I was referring to Albert Einstein, widely seen as the greatest genius of the last century, and a pantheist and atheist in the mould of Spinoza. The term atheist contains cultural baggage, especially through its co-option by Marxism, and by people with a bigoted hatred towards religion. So we find that great thinkers such as Einstein keep the content while being careful about the associations of the label.

http://en.wikipedia.org/wiki/Religious_ ... t_Einstein illustrates some of this ambiguity regarding atheism, with Einstein distancing himself from atheism as a label while also saying “the idea of a personal God is an anthropological concept which I cannot take seriously” and “The word God is for me nothing more than the expression and product of human weaknesses.”

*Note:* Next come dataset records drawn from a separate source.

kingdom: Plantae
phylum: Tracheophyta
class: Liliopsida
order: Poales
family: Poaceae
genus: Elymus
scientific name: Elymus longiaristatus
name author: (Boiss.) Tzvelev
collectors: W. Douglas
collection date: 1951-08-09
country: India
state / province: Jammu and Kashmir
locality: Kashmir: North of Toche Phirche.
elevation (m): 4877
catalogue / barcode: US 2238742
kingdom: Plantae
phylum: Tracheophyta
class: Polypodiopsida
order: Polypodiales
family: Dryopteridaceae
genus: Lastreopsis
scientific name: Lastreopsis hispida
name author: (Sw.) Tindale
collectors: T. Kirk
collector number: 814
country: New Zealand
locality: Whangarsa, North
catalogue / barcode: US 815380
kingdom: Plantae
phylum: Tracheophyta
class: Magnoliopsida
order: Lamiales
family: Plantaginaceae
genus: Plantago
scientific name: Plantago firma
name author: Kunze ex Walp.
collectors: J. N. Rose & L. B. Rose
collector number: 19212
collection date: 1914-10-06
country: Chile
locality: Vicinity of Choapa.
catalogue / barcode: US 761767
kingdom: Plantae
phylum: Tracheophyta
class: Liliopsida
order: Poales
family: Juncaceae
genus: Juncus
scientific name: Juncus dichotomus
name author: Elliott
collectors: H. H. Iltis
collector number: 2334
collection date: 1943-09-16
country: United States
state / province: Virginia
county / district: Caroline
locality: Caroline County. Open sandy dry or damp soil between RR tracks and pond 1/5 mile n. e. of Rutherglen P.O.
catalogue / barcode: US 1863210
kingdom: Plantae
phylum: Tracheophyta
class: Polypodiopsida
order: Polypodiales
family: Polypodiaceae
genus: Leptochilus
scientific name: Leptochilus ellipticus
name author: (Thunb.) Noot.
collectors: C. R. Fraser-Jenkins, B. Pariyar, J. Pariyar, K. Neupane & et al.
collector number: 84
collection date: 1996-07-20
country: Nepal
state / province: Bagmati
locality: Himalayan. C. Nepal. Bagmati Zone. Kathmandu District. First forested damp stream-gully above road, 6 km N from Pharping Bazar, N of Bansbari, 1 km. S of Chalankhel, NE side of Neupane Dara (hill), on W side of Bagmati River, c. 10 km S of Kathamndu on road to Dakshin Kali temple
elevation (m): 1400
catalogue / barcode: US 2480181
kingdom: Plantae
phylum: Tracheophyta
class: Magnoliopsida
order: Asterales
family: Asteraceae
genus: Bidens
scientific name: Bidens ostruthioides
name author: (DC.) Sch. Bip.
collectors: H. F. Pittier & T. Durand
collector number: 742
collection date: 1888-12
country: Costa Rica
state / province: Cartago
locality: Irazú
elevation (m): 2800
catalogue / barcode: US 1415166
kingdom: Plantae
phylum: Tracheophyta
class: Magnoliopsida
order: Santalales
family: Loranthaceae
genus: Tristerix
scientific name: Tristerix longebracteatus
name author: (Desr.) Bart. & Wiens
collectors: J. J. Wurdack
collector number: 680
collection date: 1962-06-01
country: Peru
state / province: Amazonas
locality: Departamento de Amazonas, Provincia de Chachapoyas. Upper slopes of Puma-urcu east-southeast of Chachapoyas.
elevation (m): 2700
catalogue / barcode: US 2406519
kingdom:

One can well imagine that Einstein, once touted as possible Israeli President, would prefer politically not to offend believers by too overt a statement on religion, even though atheism is the logical implication of his views quoted here.
Interbane wrote:Beyond appealing to various authorities on the subject, you haven't given an argument for why you think atheism is the same as one of the two naturalistic worldviews.
Atheism is historically the doctrine of scientific enlightenment, objective rational materialism.
You say this, but the truth is that they are not the same thing. Show me the doctrine.
http://en.wikipedia.org/wiki/Baruch_Spi ... atheist.3F is a good source. Here is an extract: “Lessing was thought to have confessed on his deathbed to being a "Spinozist", which was the equivalent in his time of being called an atheist. Jacobi claimed that Spinoza's doctrine was pure materialism, because all Nature and God are said to be nothing but extended substance. This, for Jacobi, was the result of Enlightenment rationalism and it would finally end in absolute atheism. Moses Mendelssohn disagreed with Jacobi, saying that there is no actual difference between theism and pantheism. The issue became a major intellectual and religious concern for European civilization at the time…. Spinoza was considered to be an atheist because he used the word "God" (Deus) to signify a concept that was different from that of traditional Judeo–Christian monotheism. "Spinoza expressly denies personality and consciousness to God; he has neither intelligence, feeling, nor will; he does not act according to purpose, but everything follows necessarily from his nature, according to law...." Thus, Spinoza's cool, indifferent God is the antithesis to the concept of an anthropomorphic, fatherly God who cares about humanity.”